[Opening PASSAGE SHOWN section]

Robust error handling ensures your applications can recover from rate limiting issues gracefully and maintain service availability even when encountering API constraints.

Critical components:

Retry Logic: Implement exponential backoff for failed requests to avoid overwhelming the API
Circuit Breakers: Stop making requests when errors exceed thresholds to prevent cascading failures
Fallback Strategies: Have alternative approaches when rate limits are hit (e.g., cached data, degraded functionality)
Monitoring: Track request success rates and adjust accordingly to maintain optimal performance
Graceful Degradation: Provide reduced functionality when rate limits prevent full operation
User Feedback: Inform users when rate limiting affects service availability

Development Practices

Good development practices help you build applications that work well with rate limiting from the start and can adapt to changing rate limiting policies over time.

[Closing PASSAGE SHOWN section]
[Opening DATA FOR ANALYSIS section]

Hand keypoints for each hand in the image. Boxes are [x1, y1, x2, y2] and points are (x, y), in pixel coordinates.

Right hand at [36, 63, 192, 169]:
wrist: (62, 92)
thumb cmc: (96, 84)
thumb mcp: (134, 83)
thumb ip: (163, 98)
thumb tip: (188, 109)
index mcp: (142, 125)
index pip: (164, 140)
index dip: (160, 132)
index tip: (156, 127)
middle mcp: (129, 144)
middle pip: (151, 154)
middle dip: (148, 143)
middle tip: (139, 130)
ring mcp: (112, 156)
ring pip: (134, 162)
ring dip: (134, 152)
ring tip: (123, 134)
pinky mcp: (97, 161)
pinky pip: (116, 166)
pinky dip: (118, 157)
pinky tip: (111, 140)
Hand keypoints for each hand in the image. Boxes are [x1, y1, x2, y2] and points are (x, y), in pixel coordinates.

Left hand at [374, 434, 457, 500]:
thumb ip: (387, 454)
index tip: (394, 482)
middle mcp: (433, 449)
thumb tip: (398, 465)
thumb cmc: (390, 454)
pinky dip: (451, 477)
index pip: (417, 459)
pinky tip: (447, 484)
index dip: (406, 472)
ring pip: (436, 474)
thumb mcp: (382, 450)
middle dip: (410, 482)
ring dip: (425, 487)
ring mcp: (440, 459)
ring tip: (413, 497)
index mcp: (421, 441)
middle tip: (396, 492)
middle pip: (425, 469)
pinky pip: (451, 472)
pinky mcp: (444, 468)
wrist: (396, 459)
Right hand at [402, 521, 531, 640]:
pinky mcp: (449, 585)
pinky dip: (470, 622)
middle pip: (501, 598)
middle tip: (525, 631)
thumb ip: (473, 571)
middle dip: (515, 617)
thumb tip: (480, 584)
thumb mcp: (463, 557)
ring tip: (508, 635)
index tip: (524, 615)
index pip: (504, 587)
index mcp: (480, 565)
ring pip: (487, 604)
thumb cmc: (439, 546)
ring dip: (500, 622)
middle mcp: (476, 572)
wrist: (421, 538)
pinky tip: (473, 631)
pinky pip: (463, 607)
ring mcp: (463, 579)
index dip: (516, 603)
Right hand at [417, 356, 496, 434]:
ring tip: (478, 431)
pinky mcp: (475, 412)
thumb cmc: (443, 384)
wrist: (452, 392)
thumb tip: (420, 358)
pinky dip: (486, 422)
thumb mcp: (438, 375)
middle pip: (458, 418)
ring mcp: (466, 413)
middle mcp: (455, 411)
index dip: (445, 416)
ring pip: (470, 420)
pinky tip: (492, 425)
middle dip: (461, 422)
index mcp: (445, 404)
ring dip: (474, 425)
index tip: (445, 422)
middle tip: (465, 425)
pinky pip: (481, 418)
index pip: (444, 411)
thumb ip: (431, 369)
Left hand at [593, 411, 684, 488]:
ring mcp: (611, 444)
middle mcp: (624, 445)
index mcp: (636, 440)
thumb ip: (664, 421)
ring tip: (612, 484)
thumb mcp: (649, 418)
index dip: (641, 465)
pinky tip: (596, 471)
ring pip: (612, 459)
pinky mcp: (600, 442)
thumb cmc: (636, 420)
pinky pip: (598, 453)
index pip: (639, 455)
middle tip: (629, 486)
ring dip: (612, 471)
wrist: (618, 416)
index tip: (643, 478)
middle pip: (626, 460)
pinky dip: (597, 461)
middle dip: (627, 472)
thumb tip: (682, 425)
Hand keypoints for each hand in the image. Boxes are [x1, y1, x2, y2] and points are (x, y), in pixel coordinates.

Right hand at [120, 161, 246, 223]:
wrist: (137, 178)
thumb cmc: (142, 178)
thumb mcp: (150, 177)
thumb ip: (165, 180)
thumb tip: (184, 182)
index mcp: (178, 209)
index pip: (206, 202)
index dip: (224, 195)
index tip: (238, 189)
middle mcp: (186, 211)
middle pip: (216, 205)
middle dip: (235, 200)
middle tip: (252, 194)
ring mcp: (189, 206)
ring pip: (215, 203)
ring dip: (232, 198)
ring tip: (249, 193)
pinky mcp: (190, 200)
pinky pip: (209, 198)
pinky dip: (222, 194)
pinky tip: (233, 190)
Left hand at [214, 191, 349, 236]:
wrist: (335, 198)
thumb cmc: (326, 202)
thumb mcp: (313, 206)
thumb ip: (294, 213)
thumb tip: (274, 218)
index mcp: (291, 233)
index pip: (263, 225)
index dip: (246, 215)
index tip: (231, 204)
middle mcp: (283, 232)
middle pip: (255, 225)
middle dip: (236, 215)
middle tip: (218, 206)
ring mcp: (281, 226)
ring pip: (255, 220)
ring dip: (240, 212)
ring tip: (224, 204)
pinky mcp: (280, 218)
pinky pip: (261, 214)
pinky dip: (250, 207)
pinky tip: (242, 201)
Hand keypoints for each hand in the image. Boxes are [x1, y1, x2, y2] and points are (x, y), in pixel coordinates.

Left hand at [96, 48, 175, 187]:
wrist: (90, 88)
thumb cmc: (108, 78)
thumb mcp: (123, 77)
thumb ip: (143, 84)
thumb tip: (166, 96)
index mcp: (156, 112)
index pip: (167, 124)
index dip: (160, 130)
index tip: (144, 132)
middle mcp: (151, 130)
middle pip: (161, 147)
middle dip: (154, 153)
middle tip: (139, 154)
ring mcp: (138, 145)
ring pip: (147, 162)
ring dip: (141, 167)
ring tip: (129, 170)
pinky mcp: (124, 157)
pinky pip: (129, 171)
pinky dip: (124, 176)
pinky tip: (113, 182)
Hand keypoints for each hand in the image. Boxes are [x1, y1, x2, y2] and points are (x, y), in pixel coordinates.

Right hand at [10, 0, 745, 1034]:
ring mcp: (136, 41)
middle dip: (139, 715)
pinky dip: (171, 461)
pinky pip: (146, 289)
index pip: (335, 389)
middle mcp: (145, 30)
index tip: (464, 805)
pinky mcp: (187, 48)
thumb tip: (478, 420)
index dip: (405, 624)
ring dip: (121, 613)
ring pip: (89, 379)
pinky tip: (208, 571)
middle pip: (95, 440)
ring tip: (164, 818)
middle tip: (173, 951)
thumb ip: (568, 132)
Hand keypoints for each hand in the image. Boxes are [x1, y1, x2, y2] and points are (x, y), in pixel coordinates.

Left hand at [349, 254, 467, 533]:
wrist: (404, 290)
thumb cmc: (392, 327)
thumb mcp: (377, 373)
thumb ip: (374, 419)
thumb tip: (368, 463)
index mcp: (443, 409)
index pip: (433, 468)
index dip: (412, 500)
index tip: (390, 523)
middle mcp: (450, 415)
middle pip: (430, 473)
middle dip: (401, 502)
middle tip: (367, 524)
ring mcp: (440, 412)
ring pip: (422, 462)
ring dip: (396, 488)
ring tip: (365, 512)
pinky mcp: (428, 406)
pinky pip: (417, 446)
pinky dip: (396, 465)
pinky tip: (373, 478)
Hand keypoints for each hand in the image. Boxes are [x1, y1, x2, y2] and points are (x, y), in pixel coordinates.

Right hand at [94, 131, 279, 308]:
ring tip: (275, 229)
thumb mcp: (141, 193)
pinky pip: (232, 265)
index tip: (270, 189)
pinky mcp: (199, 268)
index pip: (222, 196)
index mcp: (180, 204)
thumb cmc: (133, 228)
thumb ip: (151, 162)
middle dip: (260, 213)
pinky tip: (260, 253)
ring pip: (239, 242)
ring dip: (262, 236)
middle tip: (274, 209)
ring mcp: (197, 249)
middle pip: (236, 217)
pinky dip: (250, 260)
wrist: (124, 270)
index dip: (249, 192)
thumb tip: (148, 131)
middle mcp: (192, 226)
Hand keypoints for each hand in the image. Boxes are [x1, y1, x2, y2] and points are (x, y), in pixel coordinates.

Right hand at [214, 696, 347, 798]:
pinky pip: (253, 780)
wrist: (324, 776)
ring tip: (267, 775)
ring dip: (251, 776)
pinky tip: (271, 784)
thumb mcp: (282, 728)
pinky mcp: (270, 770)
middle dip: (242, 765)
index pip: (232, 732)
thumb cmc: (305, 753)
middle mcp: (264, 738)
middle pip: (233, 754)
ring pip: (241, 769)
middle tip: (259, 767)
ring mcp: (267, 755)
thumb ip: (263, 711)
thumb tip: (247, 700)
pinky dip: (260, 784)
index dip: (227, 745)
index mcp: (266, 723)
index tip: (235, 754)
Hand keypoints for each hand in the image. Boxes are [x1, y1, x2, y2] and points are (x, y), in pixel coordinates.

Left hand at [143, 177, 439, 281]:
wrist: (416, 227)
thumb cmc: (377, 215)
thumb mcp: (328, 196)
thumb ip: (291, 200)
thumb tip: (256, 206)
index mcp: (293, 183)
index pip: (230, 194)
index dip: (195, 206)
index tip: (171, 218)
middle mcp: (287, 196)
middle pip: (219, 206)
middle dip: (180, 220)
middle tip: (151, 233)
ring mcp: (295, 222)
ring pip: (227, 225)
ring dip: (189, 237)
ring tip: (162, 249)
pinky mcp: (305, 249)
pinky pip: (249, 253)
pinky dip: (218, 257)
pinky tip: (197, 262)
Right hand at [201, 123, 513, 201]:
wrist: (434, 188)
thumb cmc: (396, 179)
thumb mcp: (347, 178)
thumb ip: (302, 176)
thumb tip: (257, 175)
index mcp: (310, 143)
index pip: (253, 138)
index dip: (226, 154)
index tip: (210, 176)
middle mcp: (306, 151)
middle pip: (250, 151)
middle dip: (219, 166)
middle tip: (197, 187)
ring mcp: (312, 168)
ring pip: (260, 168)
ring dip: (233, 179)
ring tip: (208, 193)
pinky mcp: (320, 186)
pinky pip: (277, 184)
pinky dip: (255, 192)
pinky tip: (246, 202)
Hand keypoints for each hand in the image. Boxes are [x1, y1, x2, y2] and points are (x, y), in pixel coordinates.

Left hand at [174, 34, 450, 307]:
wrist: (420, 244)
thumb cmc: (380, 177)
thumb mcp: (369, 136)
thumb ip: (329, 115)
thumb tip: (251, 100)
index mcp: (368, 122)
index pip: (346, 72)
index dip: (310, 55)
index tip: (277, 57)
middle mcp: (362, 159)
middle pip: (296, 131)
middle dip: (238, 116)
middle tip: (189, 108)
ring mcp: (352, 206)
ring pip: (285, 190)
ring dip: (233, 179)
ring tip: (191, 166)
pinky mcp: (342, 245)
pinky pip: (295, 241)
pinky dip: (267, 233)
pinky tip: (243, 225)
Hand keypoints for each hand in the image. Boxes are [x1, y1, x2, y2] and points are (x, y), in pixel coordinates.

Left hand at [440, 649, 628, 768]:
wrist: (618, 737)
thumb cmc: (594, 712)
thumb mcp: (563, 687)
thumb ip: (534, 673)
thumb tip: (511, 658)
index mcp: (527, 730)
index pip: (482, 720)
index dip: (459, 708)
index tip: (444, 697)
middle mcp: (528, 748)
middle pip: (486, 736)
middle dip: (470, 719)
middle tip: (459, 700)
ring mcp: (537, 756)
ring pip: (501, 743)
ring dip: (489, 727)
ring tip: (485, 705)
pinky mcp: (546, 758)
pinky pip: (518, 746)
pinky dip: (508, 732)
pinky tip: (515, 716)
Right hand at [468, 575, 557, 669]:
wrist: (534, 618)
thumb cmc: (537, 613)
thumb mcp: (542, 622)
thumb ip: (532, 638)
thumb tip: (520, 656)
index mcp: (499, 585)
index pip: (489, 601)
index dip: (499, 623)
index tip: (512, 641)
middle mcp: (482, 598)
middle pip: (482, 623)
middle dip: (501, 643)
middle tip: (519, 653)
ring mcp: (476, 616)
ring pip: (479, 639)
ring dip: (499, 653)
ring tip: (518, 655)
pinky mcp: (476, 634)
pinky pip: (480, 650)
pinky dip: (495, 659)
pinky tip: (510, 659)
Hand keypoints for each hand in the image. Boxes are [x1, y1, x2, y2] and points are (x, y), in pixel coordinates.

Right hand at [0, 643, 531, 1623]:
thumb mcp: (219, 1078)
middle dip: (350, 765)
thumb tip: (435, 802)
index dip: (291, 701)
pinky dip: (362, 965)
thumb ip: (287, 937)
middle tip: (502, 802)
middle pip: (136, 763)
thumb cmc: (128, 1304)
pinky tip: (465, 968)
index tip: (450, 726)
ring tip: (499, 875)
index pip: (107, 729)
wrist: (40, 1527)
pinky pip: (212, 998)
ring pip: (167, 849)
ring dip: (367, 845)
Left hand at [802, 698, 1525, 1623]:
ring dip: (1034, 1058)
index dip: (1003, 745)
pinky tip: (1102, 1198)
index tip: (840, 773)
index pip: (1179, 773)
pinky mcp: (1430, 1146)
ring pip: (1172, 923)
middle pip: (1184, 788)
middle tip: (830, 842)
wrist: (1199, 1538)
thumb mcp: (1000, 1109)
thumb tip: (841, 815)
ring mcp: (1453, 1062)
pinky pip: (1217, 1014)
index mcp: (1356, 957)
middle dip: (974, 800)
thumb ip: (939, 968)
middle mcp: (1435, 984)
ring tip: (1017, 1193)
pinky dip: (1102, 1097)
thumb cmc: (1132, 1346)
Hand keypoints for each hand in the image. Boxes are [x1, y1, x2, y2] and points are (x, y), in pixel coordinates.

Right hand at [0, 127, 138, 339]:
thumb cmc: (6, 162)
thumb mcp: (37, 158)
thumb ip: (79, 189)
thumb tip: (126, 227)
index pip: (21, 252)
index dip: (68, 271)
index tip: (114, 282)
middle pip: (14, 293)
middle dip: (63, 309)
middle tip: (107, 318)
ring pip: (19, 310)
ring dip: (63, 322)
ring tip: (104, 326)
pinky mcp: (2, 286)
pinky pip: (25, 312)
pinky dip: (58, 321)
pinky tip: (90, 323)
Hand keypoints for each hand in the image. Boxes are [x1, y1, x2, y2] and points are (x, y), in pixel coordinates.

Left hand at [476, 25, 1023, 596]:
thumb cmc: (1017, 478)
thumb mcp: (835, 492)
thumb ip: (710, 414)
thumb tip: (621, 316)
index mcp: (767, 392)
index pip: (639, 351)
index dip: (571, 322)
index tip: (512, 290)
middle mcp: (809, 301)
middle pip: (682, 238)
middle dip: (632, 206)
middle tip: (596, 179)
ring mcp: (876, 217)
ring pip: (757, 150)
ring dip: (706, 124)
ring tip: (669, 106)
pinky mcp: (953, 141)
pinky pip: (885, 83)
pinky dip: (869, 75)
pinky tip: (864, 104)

[Closing DATA FOR ANALYSIS section]

_WHAT YOU ARE ASKED TO DO:_ Copy out the passage on rate limit error handling word for word, from start to finish. Work only from the passage on rate limit error handling.

_WRITTEN ANSWER:_
Robust error handling ensures your applications can recover from rate limiting issues gracefully and maintain service availability even when encountering API constraints.

Critical components:

Retry Logic: Implement exponential backoff for failed requests to avoid overwhelming the API
Circuit Breakers: Stop making requests when errors exceed thresholds to prevent cascading failures
Fallback Strategies: Have alternative approaches when rate limits are hit (e.g., cached data, degraded functionality)
Monitoring: Track request success rates and adjust accordingly to maintain optimal performance
Graceful Degradation: Provide reduced functionality when rate limits prevent full operation
User Feedback: Inform users when rate limiting affects service availability

Development Practices

Good development practices help you build applications that work well with rate limiting from the start and can adapt to changing rate limiting policies over time.